43-Sizin beni çağırdığınız şeye, ne dünyada ne de âhirette asla ve asla dua edilemez/onun dünyada ve âhirette çağrı hakkı yoktur. Dönüşümüz_varışımız Allah'adır. Aşırılığa sapanlarsa ateş halkının ta kendileridir.
44- Size söylemekte olduklarımı yakında hatırlayacaksınız. Ben işimi Allah'a havale ediyorum. Allah kullarını iyice görmektedir."
45- Allah, o adamı ötekilerin kurdukları tuzakların kötülüklerinden korudu. Firavun ailesini de azabın en kötüsü kuşattı.
46- Ateş. Sabah akşam ona arz olunurlar. Kıyamet koptuğu gün de "Firavun ailesini azabın en şiddetlisine sokun!
47- O vakit onlar ateş içinde çekişir dururlar. Horlanan takım, böbürlenen takıma şöyle der: "biz sizin uydularınız olmuştuk. Şimdi şu ateşin bir kısmını olsun, bizden uzak tutabilir misiniz?
48- Böbürlenen takım şöyle konuşur: "Gerçek şu ki, hepimiz ateşin içindeyiz. Allah, kulları arasında hüküm vermiştir."

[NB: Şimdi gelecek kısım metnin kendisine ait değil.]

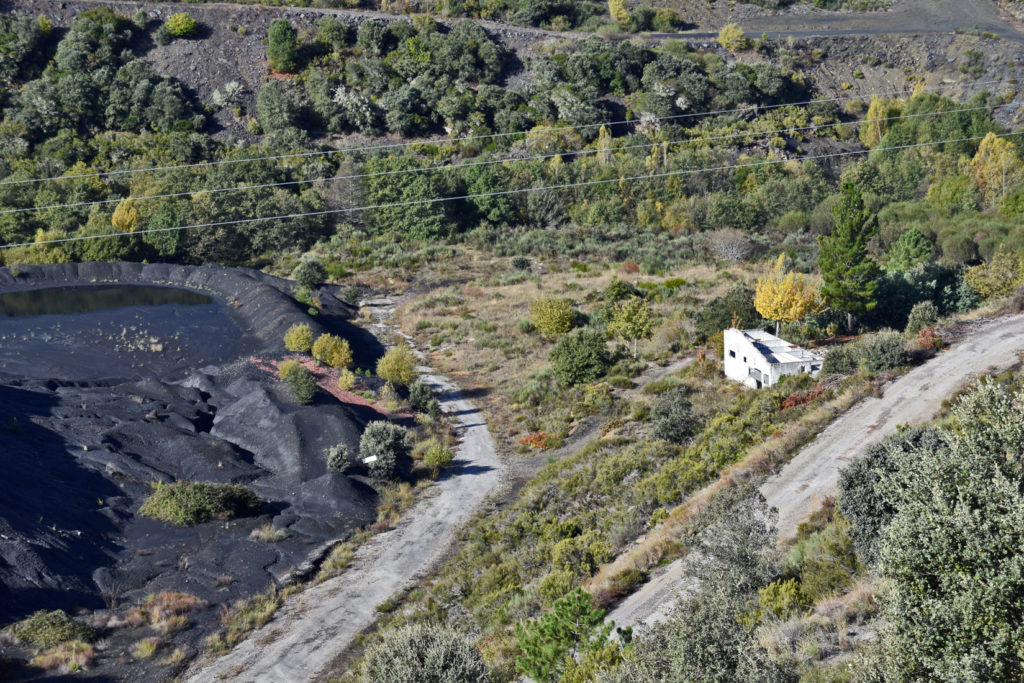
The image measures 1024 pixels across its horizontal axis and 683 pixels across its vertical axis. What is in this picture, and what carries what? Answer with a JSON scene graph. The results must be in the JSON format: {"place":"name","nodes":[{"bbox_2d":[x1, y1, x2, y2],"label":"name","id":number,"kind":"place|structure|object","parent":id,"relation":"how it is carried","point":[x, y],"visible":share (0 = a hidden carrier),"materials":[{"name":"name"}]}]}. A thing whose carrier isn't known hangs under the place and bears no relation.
{"place":"outdoors","nodes":[
{"label":"outdoors","id":0,"kind":"place"},
{"bbox_2d":[32,638,95,673],"label":"dry grass","id":1,"kind":"structure","parent":0,"point":[79,658],"visible":0.76,"materials":[{"name":"plant"}]},
{"bbox_2d":[0,284,221,320],"label":"pond","id":2,"kind":"structure","parent":0,"point":[109,295],"materials":[{"name":"liquid"}]},
{"bbox_2d":[127,589,202,631],"label":"dry grass","id":3,"kind":"structure","parent":0,"point":[165,598],"visible":0.76,"materials":[{"name":"plant"}]},
{"bbox_2d":[0,259,418,676],"label":"ground","id":4,"kind":"structure","parent":0,"point":[7,389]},
{"bbox_2d":[8,608,95,650],"label":"shrub","id":5,"kind":"object","parent":4,"relation":"on","point":[41,624],"visible":0.91,"materials":[{"name":"green plant"}]},
{"bbox_2d":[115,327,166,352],"label":"grass tuft","id":6,"kind":"structure","parent":4,"relation":"on","point":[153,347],"materials":[{"name":"beige plant"}]},
{"bbox_2d":[130,637,159,658],"label":"grass tuft","id":7,"kind":"object","parent":4,"relation":"on","point":[139,652],"visible":0.93,"materials":[{"name":"plant"}]},
{"bbox_2d":[138,479,263,524],"label":"shrub","id":8,"kind":"object","parent":4,"relation":"on","point":[197,486],"visible":0.95,"materials":[{"name":"green plant"}]},
{"bbox_2d":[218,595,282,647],"label":"dry grass","id":9,"kind":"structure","parent":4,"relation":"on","point":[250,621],"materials":[{"name":"plant"}]},
{"bbox_2d":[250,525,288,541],"label":"grass tuft","id":10,"kind":"object","parent":4,"relation":"on","point":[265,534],"visible":0.8,"materials":[{"name":"plant"}]},
{"bbox_2d":[277,358,298,379],"label":"shrub","id":11,"kind":"object","parent":4,"relation":"on","point":[285,367],"visible":0.63,"materials":[{"name":"plant"}]},
{"bbox_2d":[283,323,313,353],"label":"shrub","id":12,"kind":"object","parent":4,"relation":"on","point":[293,341],"visible":0.96,"materials":[{"name":"plant"}]},
{"bbox_2d":[282,362,317,404],"label":"shrub","id":13,"kind":"object","parent":4,"relation":"on","point":[309,383],"visible":0.99,"materials":[{"name":"green plant"}]},
{"bbox_2d":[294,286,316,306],"label":"shrub","id":14,"kind":"object","parent":4,"relation":"on","point":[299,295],"visible":0.88,"materials":[{"name":"green plant"}]},
{"bbox_2d":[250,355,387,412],"label":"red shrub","id":15,"kind":"object","parent":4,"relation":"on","point":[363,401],"visible":0.38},
{"bbox_2d":[312,333,352,368],"label":"yellow shrub","id":16,"kind":"object","parent":4,"relation":"on","point":[327,355],"visible":0.97,"materials":[{"name":"plant"}]},
{"bbox_2d":[324,444,350,473],"label":"shrub","id":17,"kind":"object","parent":4,"relation":"on","point":[335,458],"visible":0.98,"materials":[{"name":"green plant"}]},
{"bbox_2d":[337,369,356,390],"label":"shrub","id":18,"kind":"object","parent":4,"relation":"on","point":[349,381],"visible":0.97,"materials":[{"name":"plant"}]},
{"bbox_2d":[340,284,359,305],"label":"shrub","id":19,"kind":"object","parent":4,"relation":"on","point":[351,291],"visible":0.96,"materials":[{"name":"green plant"}]},
{"bbox_2d":[362,454,378,463],"label":"white sign","id":20,"kind":"object","parent":4,"relation":"on","point":[373,458],"visible":0.92,"materials":[{"name":"white"}]},
{"bbox_2d":[358,419,414,479],"label":"shrub","id":21,"kind":"object","parent":4,"relation":"on","point":[387,441],"visible":0.97,"materials":[{"name":"green plant"}]},
{"bbox_2d":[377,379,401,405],"label":"shrub","id":22,"kind":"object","parent":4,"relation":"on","point":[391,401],"visible":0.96,"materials":[{"name":"plant"}]},
{"bbox_2d":[376,344,418,385],"label":"shrub","id":23,"kind":"object","parent":4,"relation":"on","point":[395,377],"visible":0.97,"materials":[{"name":"green plant"}]},
{"bbox_2d":[407,380,437,414],"label":"shrub","id":24,"kind":"object","parent":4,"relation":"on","point":[419,389],"visible":0.96,"materials":[{"name":"green plant"}]},
{"bbox_2d":[423,444,452,467],"label":"shrub","id":25,"kind":"object","parent":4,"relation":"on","point":[431,460],"visible":0.94,"materials":[{"name":"green plant"}]},
{"bbox_2d":[15,0,614,38],"label":"dirt road","id":26,"kind":"structure","parent":0,"point":[331,12],"materials":[{"name":"grey"}]},
{"bbox_2d":[182,311,503,680],"label":"dirt road","id":27,"kind":"structure","parent":0,"point":[375,564],"materials":[{"name":"grey"}]},
{"bbox_2d":[0,134,1021,244],"label":"power line","id":28,"kind":"object","parent":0,"point":[249,220],"visible":0.95,"materials":[{"name":"grey metal"}]},
{"bbox_2d":[0,0,1023,268],"label":"hillside","id":29,"kind":"structure","parent":0,"point":[852,50],"materials":[{"name":"green plant"}]},
{"bbox_2d":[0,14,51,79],"label":"tree","id":30,"kind":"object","parent":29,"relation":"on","point":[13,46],"visible":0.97,"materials":[{"name":"green plant"}]},
{"bbox_2d":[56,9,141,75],"label":"tree","id":31,"kind":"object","parent":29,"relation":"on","point":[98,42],"visible":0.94,"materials":[{"name":"green plant"}]},
{"bbox_2d":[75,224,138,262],"label":"tree","id":32,"kind":"object","parent":29,"relation":"on","point":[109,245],"visible":0.8,"materials":[{"name":"green plant"}]},
{"bbox_2d":[111,198,140,232],"label":"yellow tree","id":33,"kind":"object","parent":29,"relation":"on","point":[117,214],"visible":0.69,"materials":[{"name":"plant"}]},
{"bbox_2d":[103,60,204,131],"label":"tree","id":34,"kind":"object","parent":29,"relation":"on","point":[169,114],"visible":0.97,"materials":[{"name":"green plant"}]},
{"bbox_2d":[145,206,183,259],"label":"tree","id":35,"kind":"object","parent":29,"relation":"on","point":[169,241],"visible":0.93,"materials":[{"name":"green plant"}]},
{"bbox_2d":[164,12,197,36],"label":"shrub","id":36,"kind":"object","parent":29,"relation":"on","point":[179,28],"visible":0.96,"materials":[{"name":"green plant"}]},
{"bbox_2d":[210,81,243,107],"label":"shrub","id":37,"kind":"object","parent":29,"relation":"on","point":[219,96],"visible":0.9,"materials":[{"name":"white plant"}]},
{"bbox_2d":[255,82,302,134],"label":"tree","id":38,"kind":"object","parent":29,"relation":"on","point":[273,108],"visible":0.98,"materials":[{"name":"green plant"}]},
{"bbox_2d":[265,18,299,73],"label":"tree","id":39,"kind":"object","parent":29,"relation":"on","point":[281,30],"visible":0.96,"materials":[{"name":"green plant"}]},
{"bbox_2d":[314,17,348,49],"label":"shrub","id":40,"kind":"object","parent":29,"relation":"on","point":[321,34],"visible":0.98,"materials":[{"name":"green plant"}]},
{"bbox_2d":[331,85,376,132],"label":"tree","id":41,"kind":"object","parent":29,"relation":"on","point":[339,96],"visible":0.92,"materials":[{"name":"plant"}]},
{"bbox_2d":[360,157,452,238],"label":"tree","id":42,"kind":"object","parent":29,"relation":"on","point":[407,196],"visible":0.92,"materials":[{"name":"green plant"}]},
{"bbox_2d":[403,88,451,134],"label":"tree","id":43,"kind":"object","parent":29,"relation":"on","point":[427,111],"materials":[{"name":"green plant"}]},
{"bbox_2d":[456,159,519,228],"label":"tree","id":44,"kind":"object","parent":29,"relation":"on","point":[495,212],"visible":0.9,"materials":[{"name":"green plant"}]},
{"bbox_2d":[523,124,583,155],"label":"shrub","id":45,"kind":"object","parent":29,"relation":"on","point":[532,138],"visible":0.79,"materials":[{"name":"plant"}]},
{"bbox_2d":[596,124,613,163],"label":"yellow tree","id":46,"kind":"object","parent":29,"relation":"on","point":[602,130],"visible":0.56,"materials":[{"name":"plant"}]},
{"bbox_2d":[608,0,630,26],"label":"yellow tree","id":47,"kind":"object","parent":29,"relation":"on","point":[624,12],"visible":0.95,"materials":[{"name":"plant"}]},
{"bbox_2d":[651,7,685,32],"label":"shrub","id":48,"kind":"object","parent":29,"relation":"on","point":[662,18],"visible":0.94,"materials":[{"name":"green plant"}]},
{"bbox_2d":[717,24,747,51],"label":"yellow shrub","id":49,"kind":"object","parent":29,"relation":"on","point":[730,32],"visible":0.94,"materials":[{"name":"plant"}]},
{"bbox_2d":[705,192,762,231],"label":"tree","id":50,"kind":"object","parent":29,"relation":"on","point":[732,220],"visible":0.99,"materials":[{"name":"green plant"}]},
{"bbox_2d":[861,95,901,146],"label":"yellow tree","id":51,"kind":"object","parent":29,"relation":"on","point":[872,110],"visible":0.63,"materials":[{"name":"plant"}]},
{"bbox_2d":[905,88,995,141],"label":"tree","id":52,"kind":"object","parent":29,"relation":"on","point":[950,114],"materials":[{"name":"green plant"}]},
{"bbox_2d":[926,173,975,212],"label":"tree","id":53,"kind":"object","parent":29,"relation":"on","point":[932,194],"visible":0.92,"materials":[{"name":"green plant"}]},
{"bbox_2d":[968,132,1022,208],"label":"yellow tree","id":54,"kind":"object","parent":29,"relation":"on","point":[988,138],"visible":0.88,"materials":[{"name":"plant"}]},
{"bbox_2d":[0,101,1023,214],"label":"power line","id":55,"kind":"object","parent":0,"point":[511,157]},
{"bbox_2d":[1,86,1023,195],"label":"power line","id":56,"kind":"object","parent":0,"point":[117,172],"visible":0.95,"materials":[{"name":"grey metal"}]},
{"bbox_2d":[266,223,992,682],"label":"scrubland","id":57,"kind":"structure","parent":0,"point":[584,279],"materials":[{"name":"green plant"}]},
{"bbox_2d":[293,257,327,288],"label":"shrub","id":58,"kind":"object","parent":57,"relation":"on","point":[309,279],"visible":0.99,"materials":[{"name":"green plant"}]},
{"bbox_2d":[362,622,489,682],"label":"shrub","id":59,"kind":"object","parent":57,"relation":"on","point":[415,640],"visible":1,"materials":[{"name":"plant"}]},
{"bbox_2d":[510,255,531,270],"label":"shrub","id":60,"kind":"object","parent":57,"relation":"on","point":[520,263],"visible":0.98,"materials":[{"name":"green plant"}]},
{"bbox_2d":[518,431,554,449],"label":"red shrub","id":61,"kind":"object","parent":57,"relation":"on","point":[532,441],"visible":0.61,"materials":[{"name":"plant"}]},
{"bbox_2d":[529,296,575,337],"label":"shrub","id":62,"kind":"object","parent":57,"relation":"on","point":[562,319],"visible":0.99,"materials":[{"name":"plant"}]},
{"bbox_2d":[514,588,631,682],"label":"pine tree","id":63,"kind":"object","parent":57,"relation":"on","point":[580,590],"visible":0.97,"materials":[{"name":"green plant"}]},
{"bbox_2d":[550,327,612,385],"label":"shrub","id":64,"kind":"object","parent":57,"relation":"on","point":[572,363],"visible":0.99,"materials":[{"name":"green plant"}]},
{"bbox_2d":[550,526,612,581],"label":"shrub","id":65,"kind":"object","parent":57,"relation":"on","point":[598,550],"visible":0.81,"materials":[{"name":"green plant"}]},
{"bbox_2d":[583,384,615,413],"label":"shrub","id":66,"kind":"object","parent":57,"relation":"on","point":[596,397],"visible":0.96,"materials":[{"name":"green plant"}]},
{"bbox_2d":[604,279,639,301],"label":"shrub","id":67,"kind":"object","parent":57,"relation":"on","point":[614,287],"visible":0.84,"materials":[{"name":"green plant"}]},
{"bbox_2d":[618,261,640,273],"label":"red shrub","id":68,"kind":"object","parent":57,"relation":"on","point":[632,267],"visible":0.77,"materials":[{"name":"red plant"}]},
{"bbox_2d":[608,297,654,360],"label":"tree","id":69,"kind":"object","parent":57,"relation":"on","point":[626,317],"visible":0.99,"materials":[{"name":"green plant"}]},
{"bbox_2d":[650,385,695,442],"label":"shrub","id":70,"kind":"object","parent":57,"relation":"on","point":[658,411],"visible":0.98,"materials":[{"name":"green plant"}]},
{"bbox_2d":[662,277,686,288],"label":"shrub","id":71,"kind":"object","parent":57,"relation":"on","point":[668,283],"visible":0.85,"materials":[{"name":"green plant"}]},
{"bbox_2d":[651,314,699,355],"label":"shrub","id":72,"kind":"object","parent":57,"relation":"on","point":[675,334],"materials":[{"name":"plant"}]},
{"bbox_2d":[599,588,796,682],"label":"shrub","id":73,"kind":"object","parent":57,"relation":"on","point":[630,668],"visible":0.97,"materials":[{"name":"green plant"}]},
{"bbox_2d":[695,286,758,338],"label":"shrub","id":74,"kind":"object","parent":57,"relation":"on","point":[730,315],"visible":0.77,"materials":[{"name":"green plant"}]},
{"bbox_2d":[679,481,782,605],"label":"shrub","id":75,"kind":"object","parent":57,"relation":"on","point":[746,532],"visible":0.81,"materials":[{"name":"plant"}]},
{"bbox_2d":[707,228,755,262],"label":"bare shrub","id":76,"kind":"object","parent":57,"relation":"on","point":[734,249],"visible":0.98,"materials":[{"name":"plant"}]},
{"bbox_2d":[757,577,806,619],"label":"shrub","id":77,"kind":"object","parent":57,"relation":"on","point":[792,592],"visible":0.83,"materials":[{"name":"green plant"}]},
{"bbox_2d":[754,255,824,338],"label":"yellow tree","id":78,"kind":"object","parent":57,"relation":"on","point":[768,315],"visible":0.95,"materials":[{"name":"plant"}]},
{"bbox_2d":[779,387,824,409],"label":"red shrub","id":79,"kind":"object","parent":57,"relation":"on","point":[792,401],"visible":0.38,"materials":[{"name":"red plant"}]},
{"bbox_2d":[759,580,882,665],"label":"dry grass","id":80,"kind":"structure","parent":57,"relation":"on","point":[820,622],"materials":[{"name":"beige plant"}]},
{"bbox_2d":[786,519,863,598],"label":"shrub","id":81,"kind":"object","parent":57,"relation":"on","point":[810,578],"visible":0.75,"materials":[{"name":"green plant"}]},
{"bbox_2d":[820,344,856,375],"label":"shrub","id":82,"kind":"object","parent":57,"relation":"on","point":[840,359],"visible":0.94,"materials":[{"name":"green plant"}]},
{"bbox_2d":[817,181,880,331],"label":"pine tree","id":83,"kind":"object","parent":57,"relation":"on","point":[850,251],"visible":0.99,"materials":[{"name":"green plant"}]},
{"bbox_2d":[856,330,907,372],"label":"shrub","id":84,"kind":"object","parent":57,"relation":"on","point":[878,347],"visible":0.97,"materials":[{"name":"green plant"}]},
{"bbox_2d":[836,425,947,568],"label":"shrub","id":85,"kind":"object","parent":57,"relation":"on","point":[870,512],"visible":0.52,"materials":[{"name":"plant"}]},
{"bbox_2d":[886,228,932,273],"label":"tree","id":86,"kind":"object","parent":57,"relation":"on","point":[900,265],"visible":0.89,"materials":[{"name":"green plant"}]},
{"bbox_2d":[905,301,939,335],"label":"shrub","id":87,"kind":"object","parent":57,"relation":"on","point":[920,317],"visible":0.96,"materials":[{"name":"green plant"}]},
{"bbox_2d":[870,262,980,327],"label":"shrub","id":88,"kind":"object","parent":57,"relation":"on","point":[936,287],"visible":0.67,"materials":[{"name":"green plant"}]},
{"bbox_2d":[914,325,942,350],"label":"red shrub","id":89,"kind":"object","parent":57,"relation":"on","point":[924,333],"visible":0.62,"materials":[{"name":"red plant"}]},
{"bbox_2d":[859,375,1023,682],"label":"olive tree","id":90,"kind":"object","parent":57,"relation":"on","point":[1016,570],"visible":1,"materials":[{"name":"green plant"}]},
{"bbox_2d":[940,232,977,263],"label":"shrub","id":91,"kind":"object","parent":57,"relation":"on","point":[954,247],"visible":0.97,"materials":[{"name":"green plant"}]},
{"bbox_2d":[963,249,1023,300],"label":"yellow tree","id":92,"kind":"object","parent":57,"relation":"on","point":[972,275],"visible":0.96,"materials":[{"name":"plant"}]},
{"bbox_2d":[723,327,823,388],"label":"white building","id":93,"kind":"structure","parent":0,"point":[762,369],"materials":[{"name":"white paint"}]},
{"bbox_2d":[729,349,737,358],"label":"window","id":94,"kind":"structure","parent":93,"relation":"in","point":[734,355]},
{"bbox_2d":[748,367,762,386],"label":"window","id":95,"kind":"structure","parent":93,"relation":"in","point":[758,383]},
{"bbox_2d":[606,313,1022,633],"label":"dirt road","id":96,"kind":"structure","parent":0,"point":[998,333],"materials":[{"name":"grey"}]},
{"bbox_2d":[630,0,1023,41],"label":"dirt road","id":97,"kind":"structure","parent":0,"point":[916,28],"materials":[{"name":"grey"}]}
]}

49- Ateştekiler cehennem bekçilerine şöyle der: "Rabbinize yakarın da azabı bizden bir gün olsun hafifletsin."
50- Bekçiler derler ki: "Rasülleriniz size açık-seçik mesajlar getirmezler miydi?" derler ki: "Elbette getirirlerdi." Bekçiler: " O halde yalvarın durun; inkarcıların yakarışları çıkmazda kalıp gitmiştir." Diye cevap verirler.
51- Şu bir gerçek ki, biz rasüllerimize ve iman edenlere, hem dünya hayatında hem de tanıkların ayağa kalkacakları gün mutlaka yardım edeceğiz.
52- O gün ileri sürdükleri özürler, zalimlere yarar sağlamayacaktır. Lanet var onlar için ve yurtların en kötüsü onların."
Bu pasajda "ateşe çağırmak", "ateşten korumak" ifadelerini gördük. Nedir bu âteşe çağırmak? Ateşe nasıl çağrılır? İşte bu hususlar üzerinde biraz düşünelim önce. Firavun ve avanesi insanları âteşe nasıl çağırırlar? Haydin cehenneme, Haydin cehenneme! Haydin ateşe! Haydin ateşe! diye anons ederek mi? Yoksa cehenneme girmeye neden olacaktir.